Sometimes I struggle to think of a compact way of doing things. Well, most times.
I have a dataframe of election results for a given election year:
year state office district party votecount name 2012 AL representative 1 Republican 99000 Bob Smith
It’s got every state, office, district, party. I have these going back to 1970. There is one district for president or senator, but potentially many districts for representative. I keep year so that when I recombine or use the results elsewhere, the year is there. Soon, I’ll get the presidential votes broken down by district, too.

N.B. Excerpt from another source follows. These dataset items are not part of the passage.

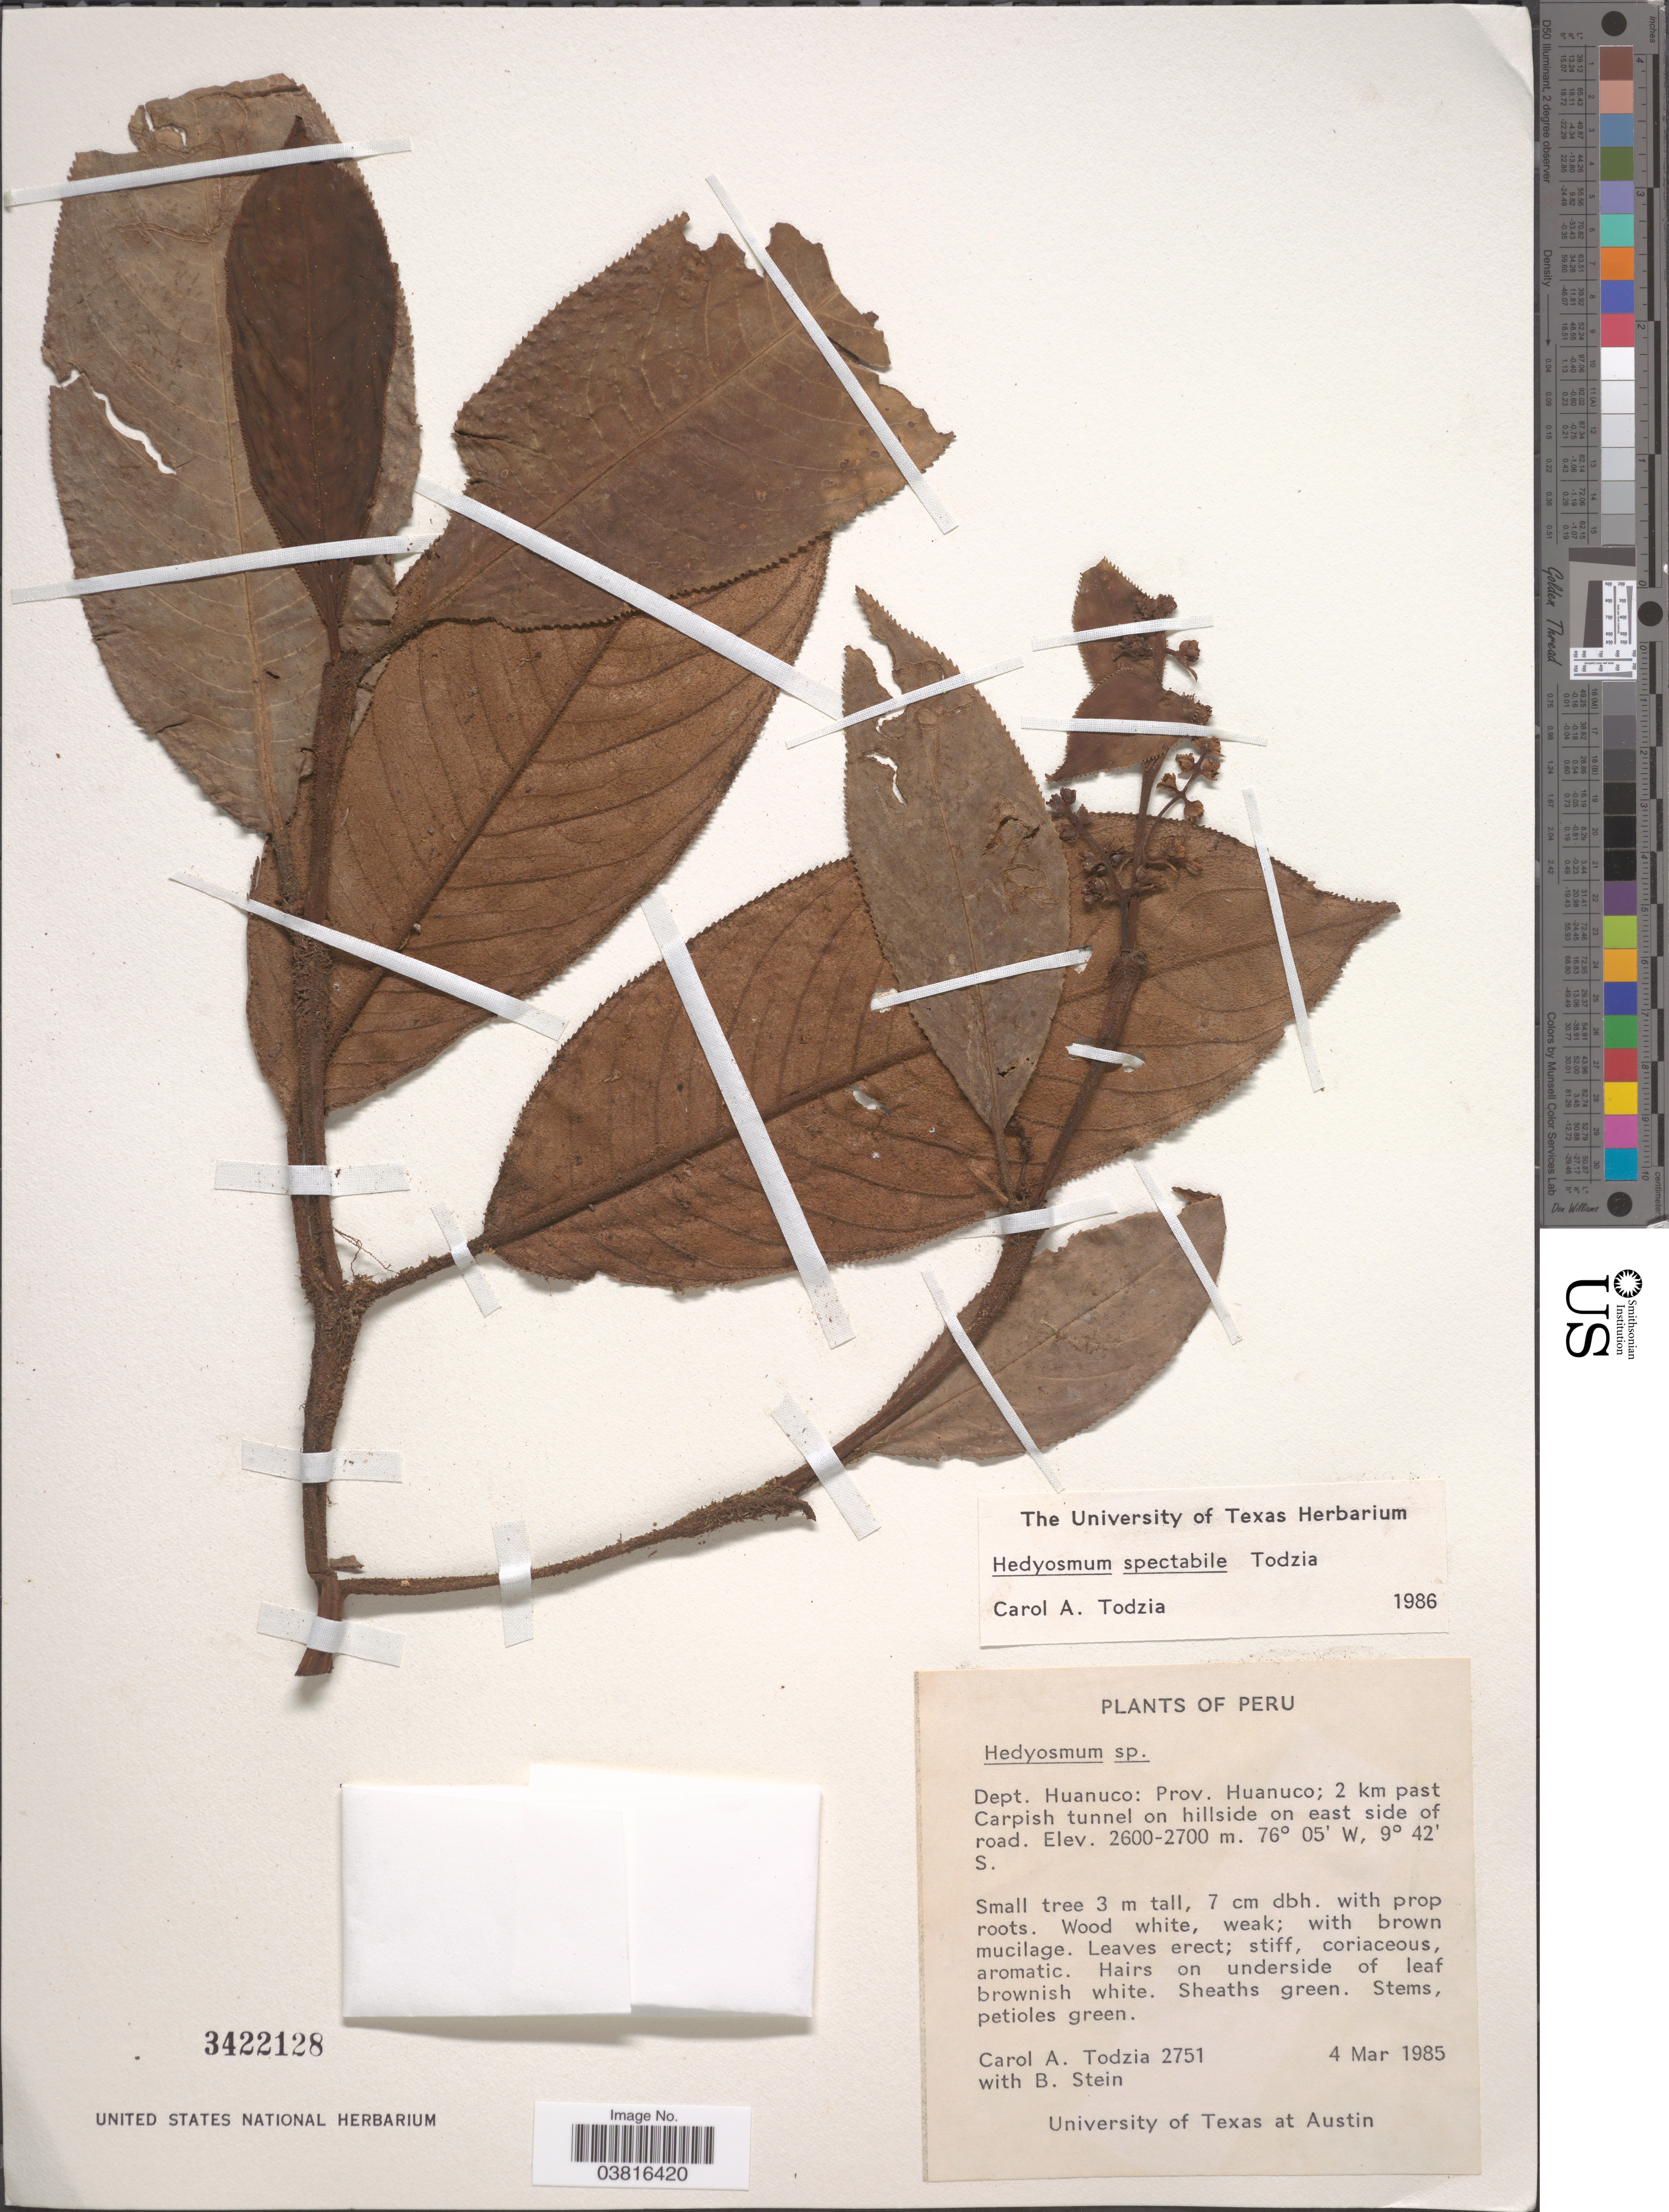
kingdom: Plantae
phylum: Tracheophyta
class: Magnoliopsida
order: Chloranthales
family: Chloranthaceae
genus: Hedyosmum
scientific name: Hedyosmum spectabile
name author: Todzia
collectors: C. A. Todzia & B. Stein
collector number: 2751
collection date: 1985-03-04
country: Peru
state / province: Huánuco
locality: Dept. Huanuco: 2 km past Carpish tunnel on hillside on east side of road.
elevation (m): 2600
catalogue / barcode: US 3422128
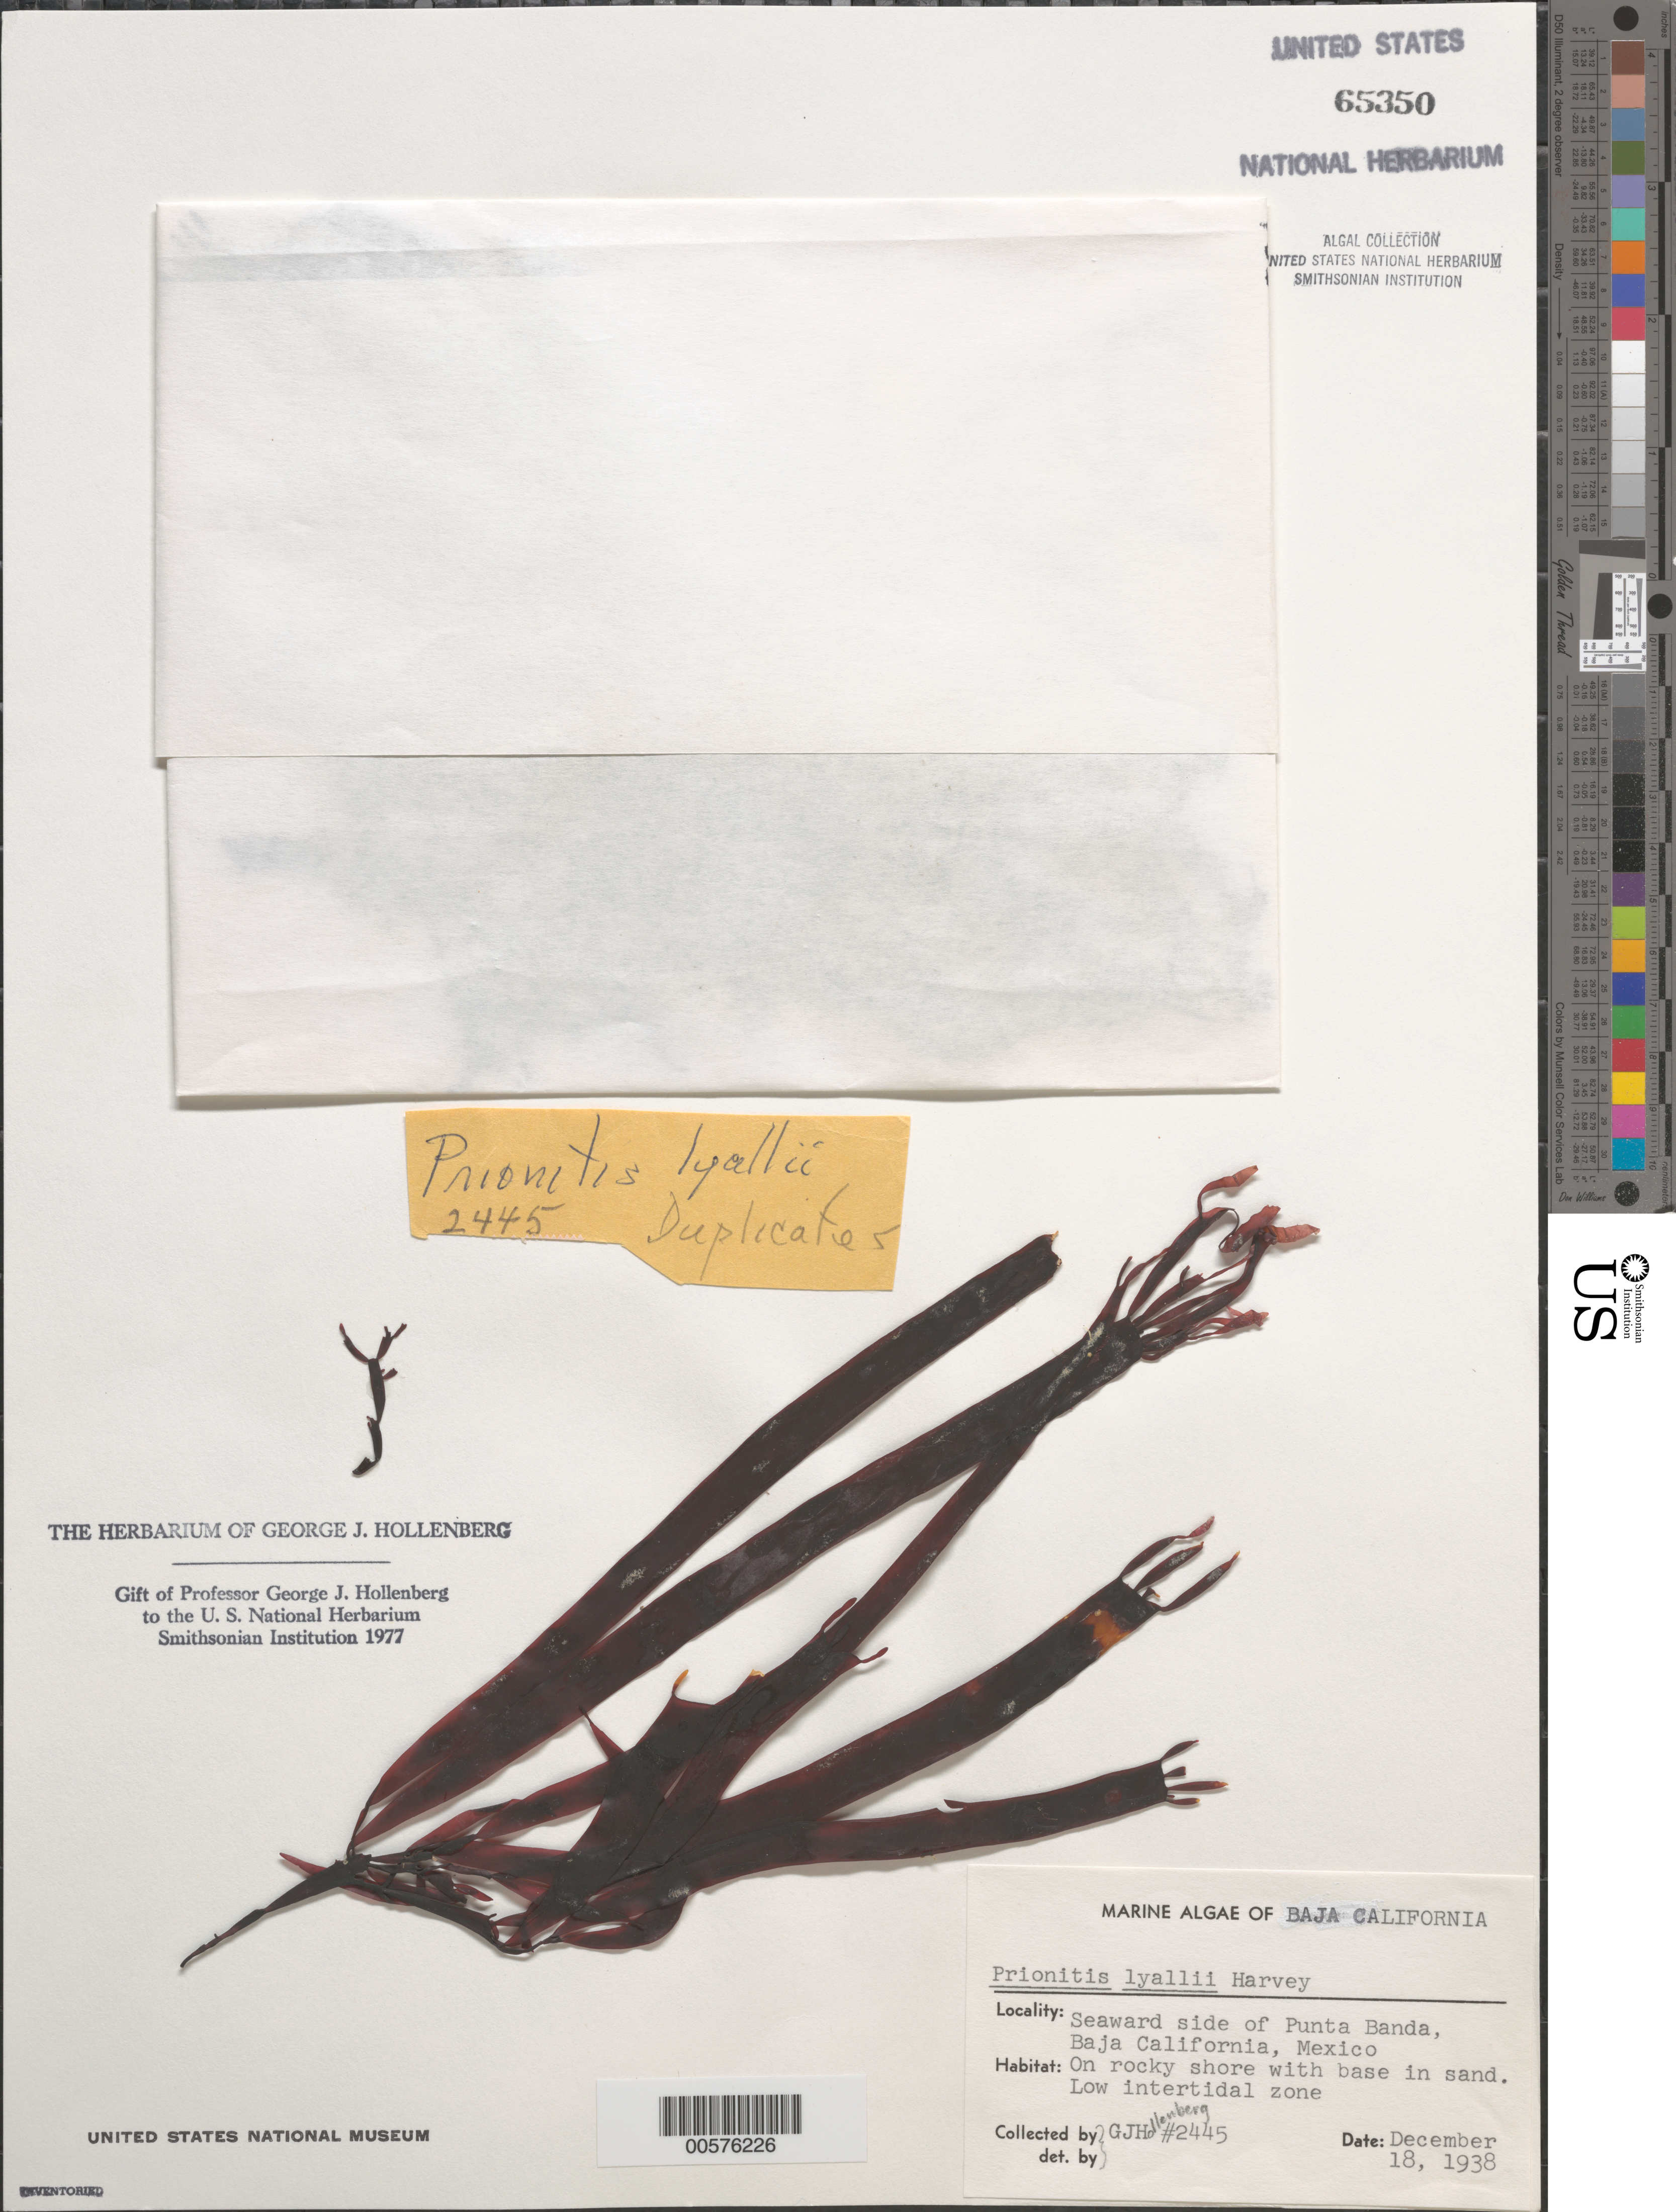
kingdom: Plantae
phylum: Rhodophyta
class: Florideophyceae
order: Cryptonemiales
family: Cryptonemiaceae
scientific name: Prionitis sternbergii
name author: (C. Agardh) J. Agardh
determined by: Algae name updating Project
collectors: G. Hollenberg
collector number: GJH 2445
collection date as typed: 18 Dec 1938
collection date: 1938-12-18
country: Mexico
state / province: Baja California Norte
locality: Seaward side of Punta Banda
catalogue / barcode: US 65350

I want an output dataframe that has just one row per office per district that contains the maximum votegetter for that office/district. I couldn’t think of how to do it with the DataFramesMeta package.
So, I wrote a function:
function maxvoteperoffice(df) result = DataFrame([Int,String,Int,String,String,Int], [:Year, :State, :CD, :Office, :Party, :Votecount], 0) sort!(df,cols=(:State, :Office, :CD, :Votecount), rev = (false, false, false, true)) prevstate = "" prevoffice = "" prevcd = 0 for r in eachrow(df) if prevstate == r.State && prevoffice == r.Office && prevcd == r.CD continue else push!(result,[r.Year r.State r.CD r.Office r.Party r.Votecount]) prevstate = r.State prevoffice = r.Office prevcd = r.CD end end return result end
Not being very clever, I sorted the thing (fast–we’re talking 1500 to 2000 rows for the input df). Then, I grab the votecount in the first row for each Office/district/state. Then, I keep skipping until I reach a new Office/district/state.
It’s not horribly slow at .02 seconds. It’s not horrible to sort: any grouping strategy relies on sorting. But, it’s a bit clumsy and not at all general.
Is there a clever way using the database oriented functions/macros for dataframes? You don’t have to rewrite this–just point me in the right direction with the crucial one-liner or approach. I thought a pipe line of @linq operations would do it, but I couldn’t figure out how to get the maximum of a group.
I won’t die if this goes a-begging. The function works.